Monday, January 20, 2014

FDA to Protect Americans from "Defective" Cigarettes, But Not from "Normal" Deadly Cigarettes

In a move that sounds more like a headline in the Onion than an act of a federal health protection agency, the FDA has announced that it is going to protect the public from the dangers of "defective" cigarettes. 

What is a defective cigarette, you may ask. Well, according to the FDA, a cigarette that causes lung cancer, heart disease, emphysema, kidney cancer, or leukemia is not defective. Those are cigarettes which are working the way they are supposed to work!

A defective cigarette is one which causes health effects "beyond those normally associated with tobacco product use."

Further, the FDA is asking smokers who suffer such extra-ordinary health effects to report them to the agency. But the FDA doesn't want to hear from you if you simply suffer a "normal" health effect, like crippling obstructive lung disease, inability to breathe, metastatic cancer, or brain infarctions. In order to engage the FDA's interest, the health problem must be one that is beyond these "normal" product side effects.

_ASSIGNMENT_
Carry on the post about the FDA and "defective" cigarettes from the point where it stops.

(Stored data)
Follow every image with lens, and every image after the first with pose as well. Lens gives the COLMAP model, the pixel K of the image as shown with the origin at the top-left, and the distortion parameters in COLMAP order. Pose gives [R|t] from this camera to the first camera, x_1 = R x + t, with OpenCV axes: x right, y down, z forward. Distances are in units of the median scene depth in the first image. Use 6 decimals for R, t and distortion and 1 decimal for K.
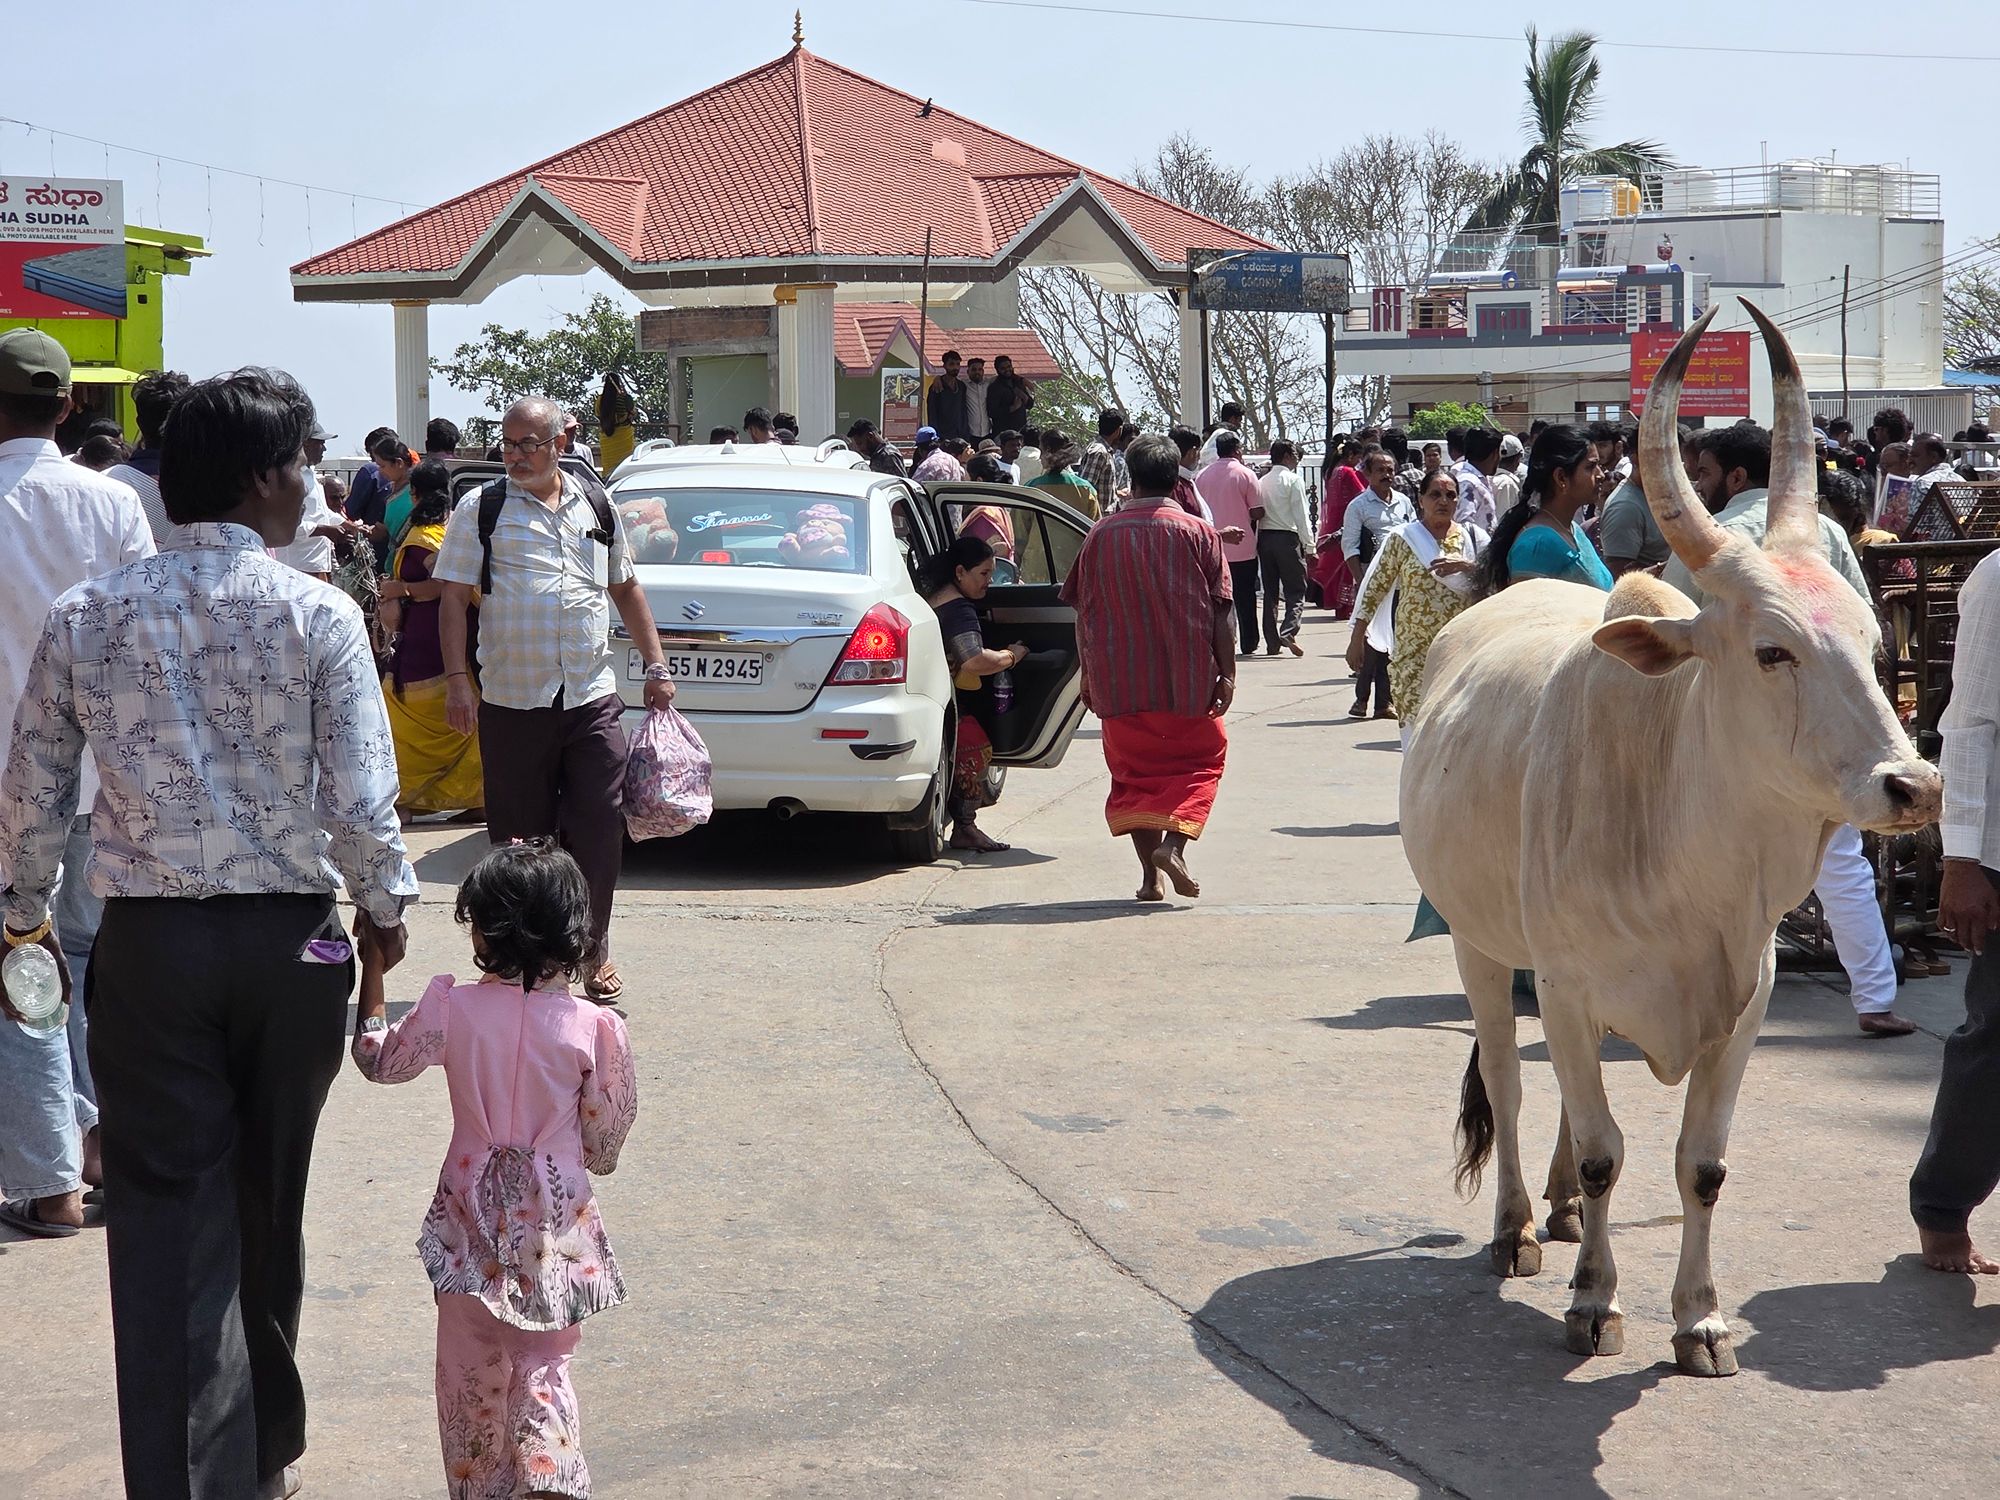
lens RADIAL K [[3884.6, 0, 1001.8], [0, 3884.6, 619.2], [0, 0, 1]] dist [-0.695960, 9.387884]
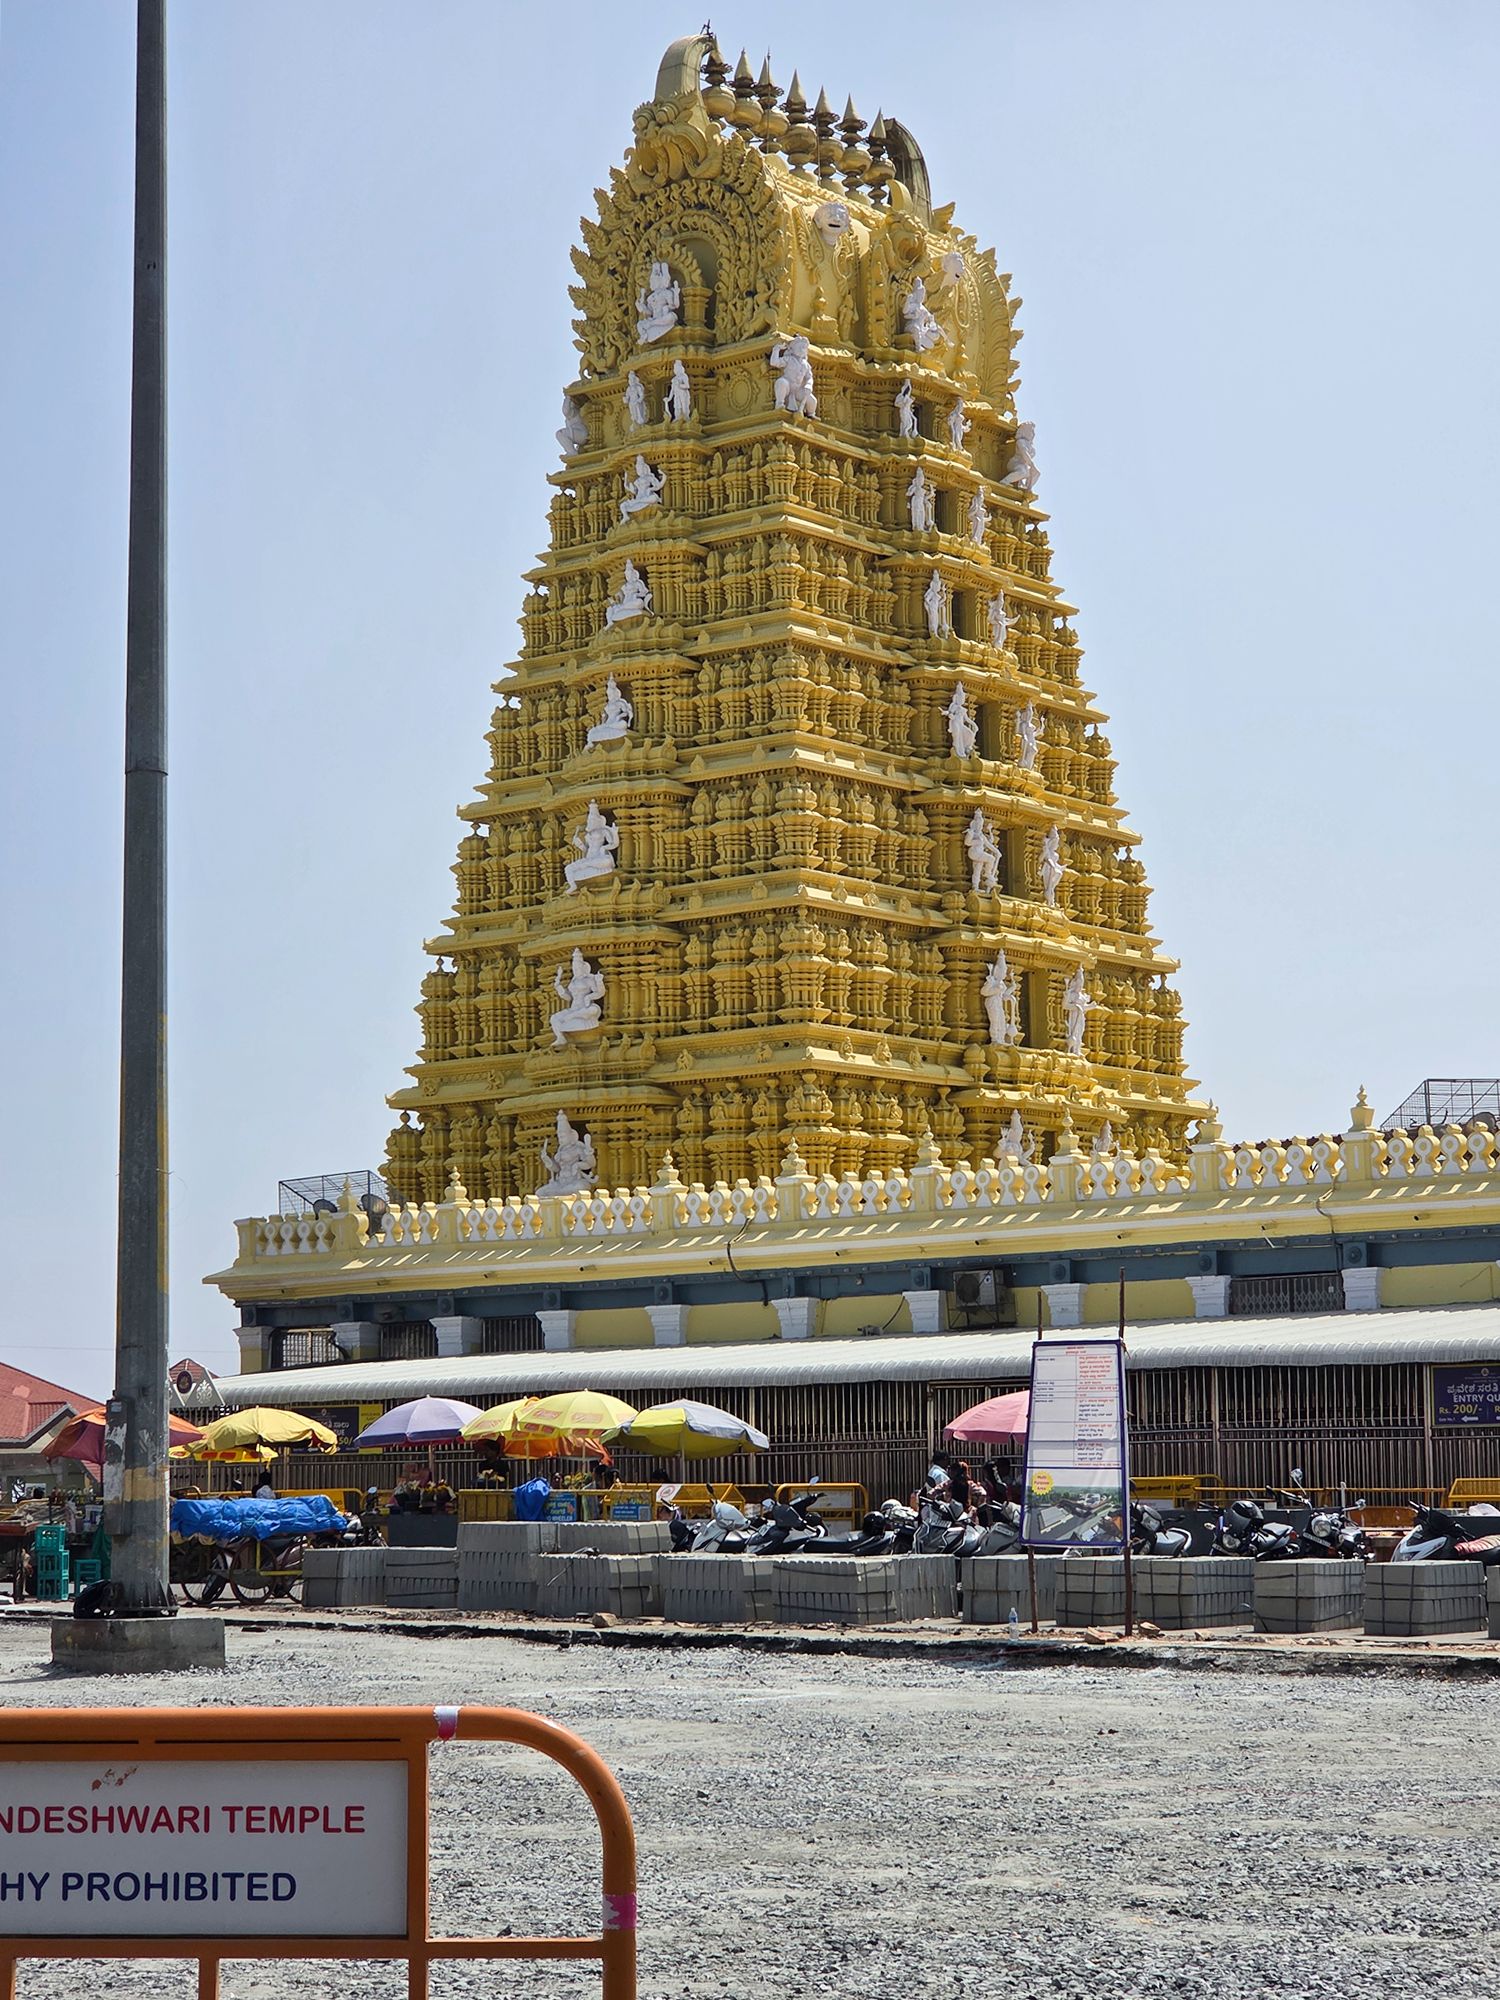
lens RADIAL K [[3884.6, 0, 756.4], [0, 3884.6, 1036.6], [0, 0, 1]] dist [-0.695960, 9.387884]
pose [[0.999185, 0.009613, 0.039212, 0.387604], [-0.002419, 0.983749, -0.179532, 0.098235], [-0.040301, 0.179291, 0.982970, -1.561105]]
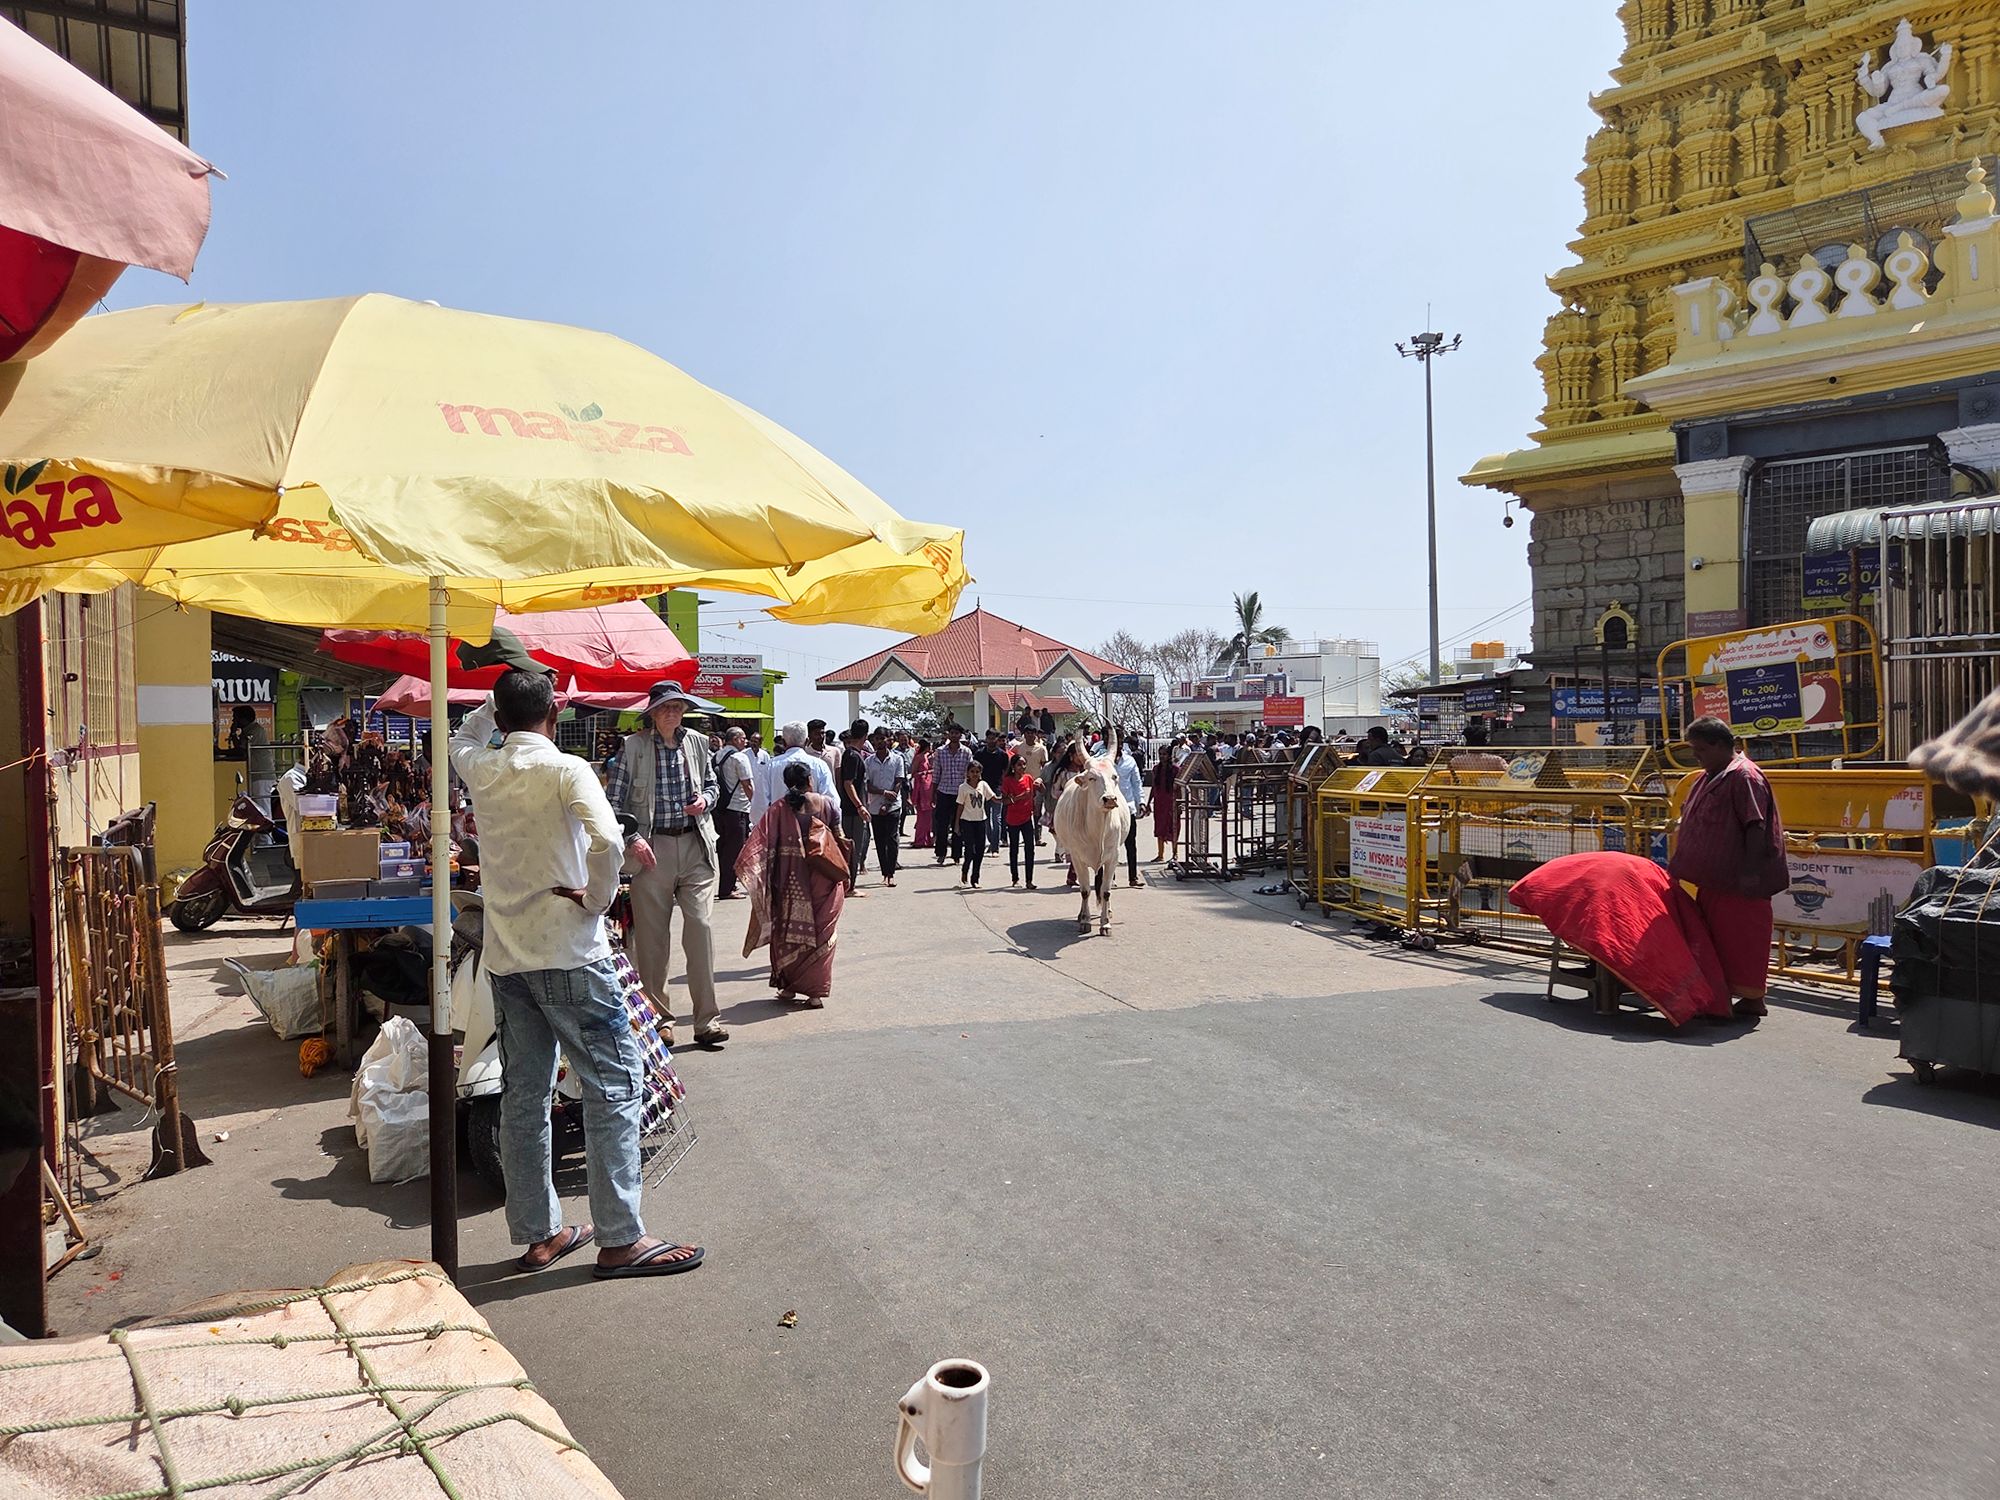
lens RADIAL K [[1354.9, 0, 1000.0], [0, 1354.9, 750.0], [0, 0, 1]] dist [0.064124, -0.054235]
pose [[0.998602, -0.000850, -0.052857, 0.025178], [-0.000904, 0.999450, -0.033163, 0.001952], [0.052856, 0.033165, 0.998051, -0.099407]]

_SOLVED PROBLEM_
What would be an example of such a severe problem that it warrants reporting to the FDA? According to the medical branch chief in the Office of Science at FDA's Center for Tobacco Products, such a severe problem would be something like if a cigarette "just smells or tastes wrong."

The Rest of the Story

What a great public health accomplishment it was to put cigarettes under the jurisdiction of the Food and Drug Administration. Although the FDA has so far done not a single thing to address cigarette safety problems such as heart disease, lung disease, and cancer, we can all breathe easier knowing that the FDA will plunge into action if a smoker somewhere reports that a cigarette doesn't smell or taste right.

While the FDA has given its official stamp of approval to the "normal" cigarettes that are killing more than 400,000 Americans each year and has taken no action to reduce the hazards of smoking, we can all be grateful that the agency has stepped in to protect the public from cigarettes that smell or taste wrong.

The FDA's Center for Tobacco Products (CTP) assures us that for defective cigarettes, such as those which taste wrong, "issues will be addressed to ensure the protection of the public health." However, for normal cigarettes that are merely toxic or deadly, the FDA has taken no action to date to require these products to be safer.

Frankly, as I predicted prior to the enactment of the Family Smoking Prevention and Tobacco Control Act, the FDA's regulation of tobacco products is a national public health embarrassment.

Perhaps the FDA Center for Tobacco Products' slogan should be: "CTP: Protecting the Public from Cigarettes that Smell Wrong."